May 01, 1994|By Katherine Richards | Katherine Richards,Sun Staff Writer

Construction workers are laying floors, shoring up beams and installing insulation in an old Army barracks and an old storage building at Fort Meade.

Come July, the old military buildings will begin a new life as apartments for families seeking a fresh start.

The six apartments are part of a program that will reunite families whose members have been separated, said Peter O'Grady, director of Sarah's House, a shelter at Fort Meade that aids homeless people and others facing crises.

Like the other programs at Sarah's House, the family reunification program is a partnership of the Defense Department, Fort Meade, the Anne Arundel County Department of Social Services and Catholic Charities.

Details of the program are still being worked out, said Marjorie Bennett, special programs manager for the county Department of Social Services and project director for Sarah's House.

Families may be asked to pay some form of fee, but it would be less than the typical rent for such an apartment. The buildings will have two two-bedroom and four three-bedroom apartments.

Mr.

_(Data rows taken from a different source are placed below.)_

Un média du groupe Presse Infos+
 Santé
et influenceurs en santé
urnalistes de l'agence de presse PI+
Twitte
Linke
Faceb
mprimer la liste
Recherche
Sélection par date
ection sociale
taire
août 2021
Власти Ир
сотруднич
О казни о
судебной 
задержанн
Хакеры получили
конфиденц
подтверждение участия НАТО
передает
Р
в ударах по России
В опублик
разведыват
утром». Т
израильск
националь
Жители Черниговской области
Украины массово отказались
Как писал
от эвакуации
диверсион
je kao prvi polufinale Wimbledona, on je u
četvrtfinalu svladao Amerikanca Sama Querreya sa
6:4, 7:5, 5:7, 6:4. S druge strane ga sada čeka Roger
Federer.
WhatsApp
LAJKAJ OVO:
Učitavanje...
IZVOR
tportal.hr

O'Grady is hoping the program can help families in two ways.

First, children who have been temporarily placed in foster care may be reunited with their parents in the supportive atmosphere of subsidized housing with on-site social workers and training opportunities.

He also hopes the apartments will allow the Sarah's House staff to work with families that are in danger of falling apart.

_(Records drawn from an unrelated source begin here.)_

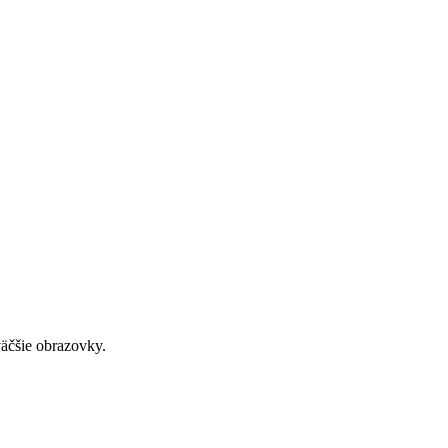
väčšie obrazovky.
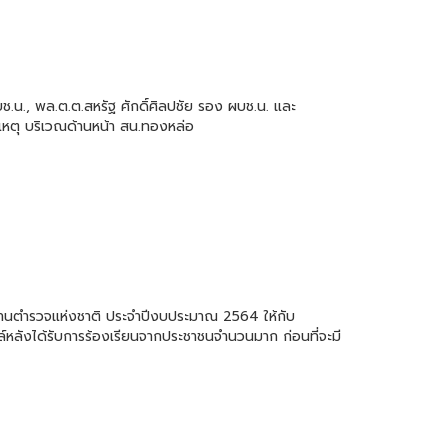
ช.น., พล.ต.ต.สหรัฐ ศักดิ์ศิลปชัย รอง ผบช.น. และ
หตุ บริเวณด้านหน้า สน.ทองหล่อ
ักงานตำรวจแห่งชาติ ประจำปีงบประมาณ 2564 ให้กับ
์หลังได้รับการร้องเรียนจากประชาชนจำนวนมาก ก่อนที่จะมี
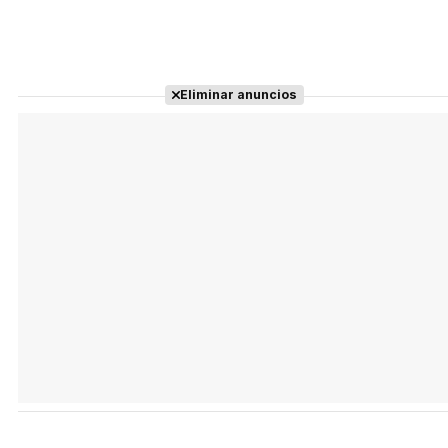
Eliminar anuncios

"The issue is, can we do something before the kids go into foster care," Mr. O'Grady says.

He says many of the families on the verge of splitting up have been driven to that point through no fault of their own.

A family on the financial edge may be one illness or one layoff away from losing its home or seeing the children placed in foster care.

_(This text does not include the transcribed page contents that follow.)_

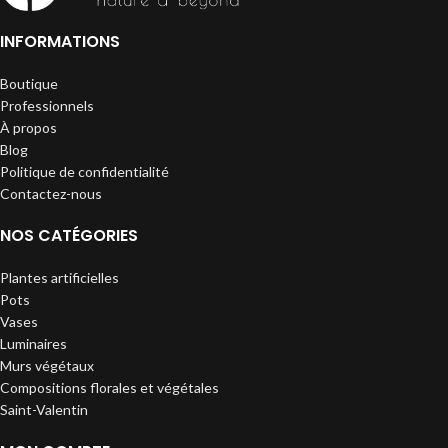
INFORMATIONS
Boutique
Professionnels
À propos
Blog
Politique de confidentialité
Contactez-nous
NOS CATÉGORIES
Plantes artificielles
Pots
Vases
Luminaires
Murs végétaux
Compositions florales et végétales
Saint-Valentin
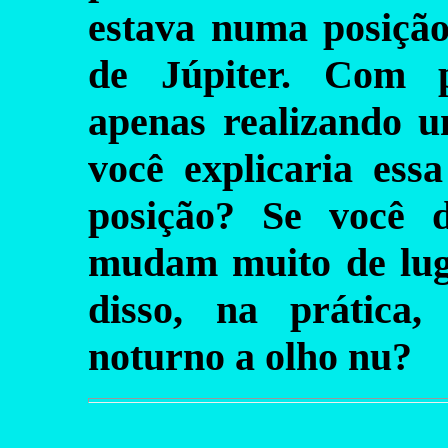
estava numa posição
de Júpiter. Com p
apenas realizando 
você explicaria es
posição? Se você 
mudam muito de luga
disso, na prática
noturno a olho nu?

Also, he says, the strain of trying to find money for food, rent, medical care and child care may contribute to abuse or neglect.

Homelessness forces foster care on many families, says Robin Scott, program associate with the Children's Defense Fund, a national advocacy group for children.

She says a study of children in foster care in Maryland between November 1991 and April 1992 showed that one of eight children in foster care in Prince George's County could have been returned to their families if suitable, affordable housing had been available.

In the new Sarah's House program, a clinical social worker will be available to assist the families. Parents will be offered help with financial management, job training and reading and writing.

lTC Mr. O'Grady says the program could allow some Anne Arundel families to have their first nonthreatening relationship with social workers instead of them seeing social workers as judgmental people who can take away their children.

Program administrators expect renovation of the two buildings to be completed in June.

The Defense Department is paying $523,000 to convert the buildings, which now are used as office and storage space, Mr. O'Grady says. The department is donating the buildings to the county with the condition that they can be reclaimed in a national emergency.

Federal community development block grants are expected to supply $30,000 to furnish the apartments and $119,000 for the program's operating expenses during its first year.

The sound of hammers and saws at Sarah's House may soon fade. The current expansion is likely to be the shelter's last, Mr. O'Grady says, because the supply of nearby unused Army buildings suitable for renovation has been exhausted.